“First proper day,” Abbé commented with a smile. His cap was low across his face, trying to hide from the sun. “How did your tours go?”
“Fine,” I mumbled, looking around for my dad. He should be here. What could be so important for him to be absent? “Nothing really to report. Hardly any people wanted tours.”
I’d been so ready to show people the facilities and tell them everything I knew about the bikes, but so few people had shown up, and those who did needed a thorough education on racing. All they cared about was getting photos and spotting the racers, which was fine, but they wanted more gossip than expertise.
Though I guessed I’d also been on the lookout for my own racer, hoping to run into Luca.
“A lot of people wanted to stay for the inquiry,” he muttered. “Just wanting the latest drama.”
Really, I wished I’d been able to stay for it too. But that hadn’t been possible when I had a job to do. One I had to excel at. If I couldn’t do well here, a job I had been subconsciously raised for, I couldn’t work anywhere.
I twirled my mum’s ring.
“You’ll be fine,” he said. “You’ve done the hardest part. After the race, they’ll want some shots of the whole team. Normally, they would want to interview fresh meat, but… I guess you’re not particularly fresh, are you?”

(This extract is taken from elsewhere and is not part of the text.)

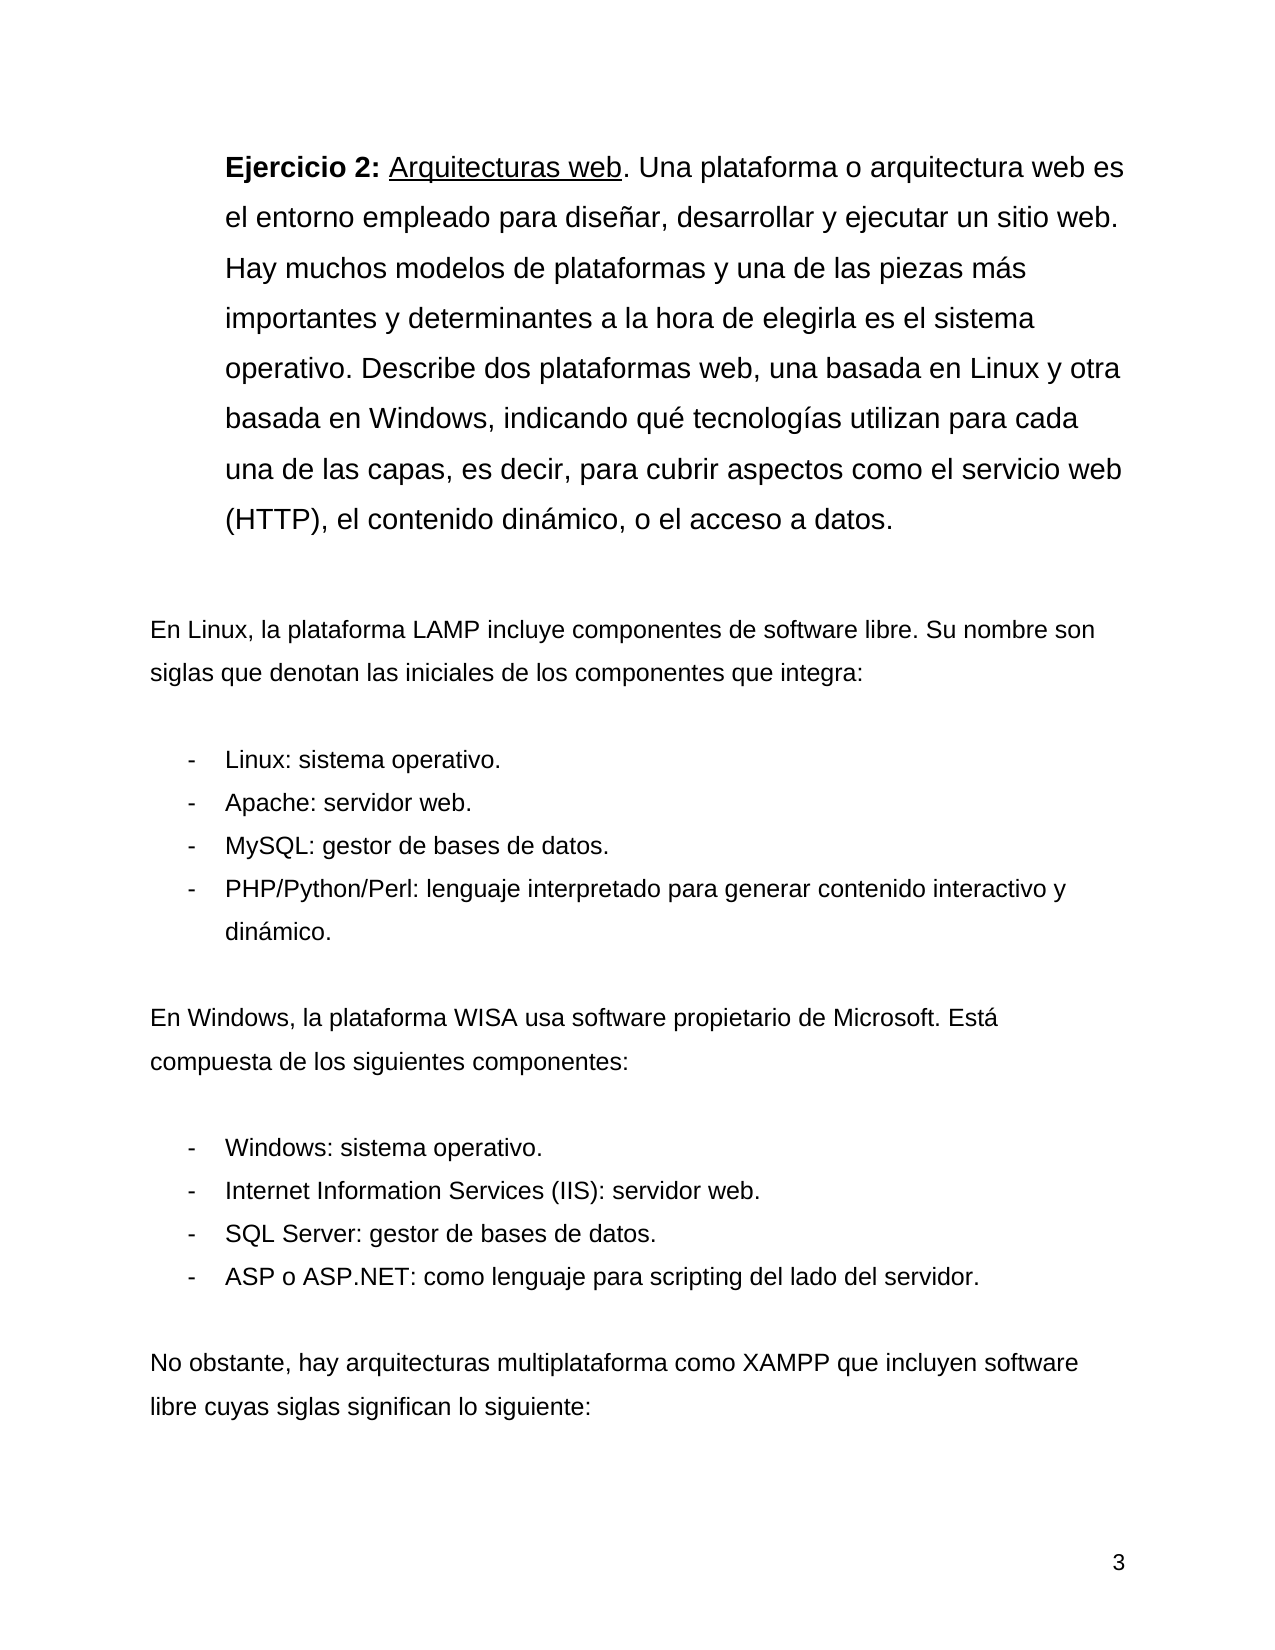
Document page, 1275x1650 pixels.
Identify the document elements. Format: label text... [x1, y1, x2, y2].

“Hey!” I cried and half-heartedly slapped his arm. My focus was on the grid spaces, trying to find twelfth place, where Luca would need to pull up. If I was still with Nix, I’d be up in second.
I would have to talk to Luca, just the two of us. My stomach flip-flopped in nervous excitement like I was a teenager in front of her celebrity crush.
He was startlingly attractive; anyone could see that. He was a good guy, there was no doubt. But last night… he’d weakened me to my knees.
I wanted to go again.
“Well, that, and the inquiry’s making the press act differently. My phone malfunctioned it’s had so many calls.”
That was right; I doubted Luca would be up for chit-chat.
“Probably because your phone is from the 90s, Abbé.”
“That doesn’t help, I guess,” he said with a laugh as the bikes turned the corner. The noise was a roar of testosterone and I wished I’d taken the earplugs that Abbé had offered because I tried not to grimace in discomfort. He was talking as he passed me the Ciclati flag decorated with ‘68’, but I didn’t hear his words until the engines cut out. “Hold this high.”
The bodies behind us rushed forward to get on the grid, and we were taken along with them through the swarm, though Abbé aimed for higher up the grid.
“You’re leaving me?”
“I need to talk to Nix. Then I’ll leave him to talk to Luca,” he shouted through the crowd as he was swallowed up by a sea of mechanics and press. “As Livie said, you just have to smile!”
“Okay,” I sighed, spat out by the pushers onto the tarmac. I gathered myself and followed the other girls’ lead. Flag high. Did I want to hold my flag higher than the others? Did I want to be the best? Yes.
But I also didn’t want to embarrass myself, so I held it half-heartedly, jealous of the women who had straight, tanned arms and biceps that were lean enough to be seen. Tanned and toned.
Proper grid girls.
Not the faux one I was.
I still wasn’t at the twelfth half-rectangle. I didn’t doubt I could find Luca in any crowd, leathered and helmeted. But the 68 on his back was helpful.
Cameras, Ever, there are cameras. Look like you have your shit together.
Luca’s front tyre wasn’t even a centimetre off the white line of twelfth place.
He was laughing as he pulled off his helmet, smiling at the rider in front of him, Cesari, as they both spoke in Italian. Cesariwas almost wetting himself with laughter, hitting the bike’s engine.
When I saw Luca earlier, I tried to avoid him, embarrassed about the night before. Did he think I was a frigid bitch? Leading him on? He’d triggered goosebumps over every inch of my skin, made me come twice, and had me breaking out in a sweat.
I hadn’t even touched him. What a greedy, selfish—
He wasn’t thinking about me, his laugh so free and comforting. And completely unexpected.